Pathologists attempt to specify the origin of the atypical cells, classifying them as endocervical (inner cervix) or endometrial (uterine lining) when possible. This distinction is important because the underlying pathology for each location differs. Endocervical adenocarcinoma is often associated with high-risk Human Papillomavirus (HPV), while endometrial cancer is commonly linked to hormonal factors like unopposed estrogen exposure.
Navigating the Follow-Up Diagnostic Steps
Following an AGC diagnosis, a thorough diagnostic work-up is immediately required to determine the cause of the cellular changes. The standard first step involves colposcopy, which uses a magnifying instrument to visually examine the cervix and take directed biopsies of any suspicious areas.
Sampling of the endocervical canal is mandatory for all patients with an AGC finding. This involves endocervical curettage (ECC) to collect cells from the upper portion of the cervical canal not visible with the colposcope. Endometrial sampling (a biopsy of the uterine lining) is also required for women over 35, or for younger women with risk factors for endometrial cancer, such as unexplained uterine bleeding.

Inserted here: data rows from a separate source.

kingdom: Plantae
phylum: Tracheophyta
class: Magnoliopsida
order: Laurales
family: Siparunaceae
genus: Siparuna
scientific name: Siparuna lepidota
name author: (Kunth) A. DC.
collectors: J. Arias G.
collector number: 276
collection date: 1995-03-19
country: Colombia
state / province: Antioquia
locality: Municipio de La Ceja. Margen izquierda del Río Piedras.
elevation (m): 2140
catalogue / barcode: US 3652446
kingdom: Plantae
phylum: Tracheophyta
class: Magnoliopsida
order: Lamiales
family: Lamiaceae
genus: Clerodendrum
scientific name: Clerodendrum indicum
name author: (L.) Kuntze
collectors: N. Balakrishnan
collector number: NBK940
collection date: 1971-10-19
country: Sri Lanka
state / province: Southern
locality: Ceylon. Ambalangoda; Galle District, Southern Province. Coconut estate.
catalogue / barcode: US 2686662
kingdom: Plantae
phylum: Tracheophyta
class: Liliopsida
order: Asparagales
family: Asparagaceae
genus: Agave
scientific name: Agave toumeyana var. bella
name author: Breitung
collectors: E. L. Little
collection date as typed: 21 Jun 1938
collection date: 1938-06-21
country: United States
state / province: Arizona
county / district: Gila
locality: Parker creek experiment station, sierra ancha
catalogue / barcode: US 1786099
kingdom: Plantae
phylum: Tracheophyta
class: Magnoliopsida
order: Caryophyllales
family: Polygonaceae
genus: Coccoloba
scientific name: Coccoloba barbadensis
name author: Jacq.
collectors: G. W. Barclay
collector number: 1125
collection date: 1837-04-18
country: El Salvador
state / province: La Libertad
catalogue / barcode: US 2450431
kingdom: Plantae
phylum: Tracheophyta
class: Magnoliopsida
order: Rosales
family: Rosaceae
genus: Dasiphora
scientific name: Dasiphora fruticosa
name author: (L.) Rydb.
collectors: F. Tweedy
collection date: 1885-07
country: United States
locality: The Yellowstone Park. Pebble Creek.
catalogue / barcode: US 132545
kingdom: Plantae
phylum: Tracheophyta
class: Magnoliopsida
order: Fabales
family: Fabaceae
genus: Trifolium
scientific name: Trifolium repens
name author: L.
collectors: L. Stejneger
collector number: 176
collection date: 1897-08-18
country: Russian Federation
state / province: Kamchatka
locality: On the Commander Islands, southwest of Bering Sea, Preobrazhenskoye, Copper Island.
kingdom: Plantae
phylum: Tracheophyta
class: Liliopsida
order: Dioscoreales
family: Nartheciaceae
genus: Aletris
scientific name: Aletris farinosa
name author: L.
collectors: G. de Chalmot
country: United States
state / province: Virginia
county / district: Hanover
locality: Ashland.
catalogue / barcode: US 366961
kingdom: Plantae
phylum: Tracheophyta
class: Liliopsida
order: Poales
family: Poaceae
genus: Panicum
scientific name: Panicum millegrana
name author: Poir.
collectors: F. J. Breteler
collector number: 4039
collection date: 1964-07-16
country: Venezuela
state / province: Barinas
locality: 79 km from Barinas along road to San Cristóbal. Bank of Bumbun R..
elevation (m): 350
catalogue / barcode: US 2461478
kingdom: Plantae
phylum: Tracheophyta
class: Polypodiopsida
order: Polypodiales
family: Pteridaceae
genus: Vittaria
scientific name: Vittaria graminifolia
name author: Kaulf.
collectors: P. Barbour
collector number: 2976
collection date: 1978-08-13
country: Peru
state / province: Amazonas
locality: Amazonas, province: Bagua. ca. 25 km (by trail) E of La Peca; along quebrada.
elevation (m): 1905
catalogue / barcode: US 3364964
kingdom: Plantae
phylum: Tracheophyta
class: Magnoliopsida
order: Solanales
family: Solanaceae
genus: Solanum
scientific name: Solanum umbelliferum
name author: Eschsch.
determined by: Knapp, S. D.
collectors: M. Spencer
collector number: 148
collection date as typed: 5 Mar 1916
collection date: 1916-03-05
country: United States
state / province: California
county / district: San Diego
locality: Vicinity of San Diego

High-risk Human Papillomavirus (HPV) testing is often included in the initial evaluation, particularly for AGC of endocervical origin. If the initial work-up, including colposcopy and sampling, is negative, the follow-up protocol is tailored based on the initial AGC classification.
For an AGC-NOS finding with negative results, a patient typically enters a surveillance period involving repeat co-testing with cytology and HPV testing at 12 and 24 months. A diagnosis of AGC-FN warrants a more aggressive approach due to the higher risk of underlying disease. If initial testing is negative, a cone biopsy or excisional procedure may still be recommended to remove a larger, intact sample for a more definitive diagnosis.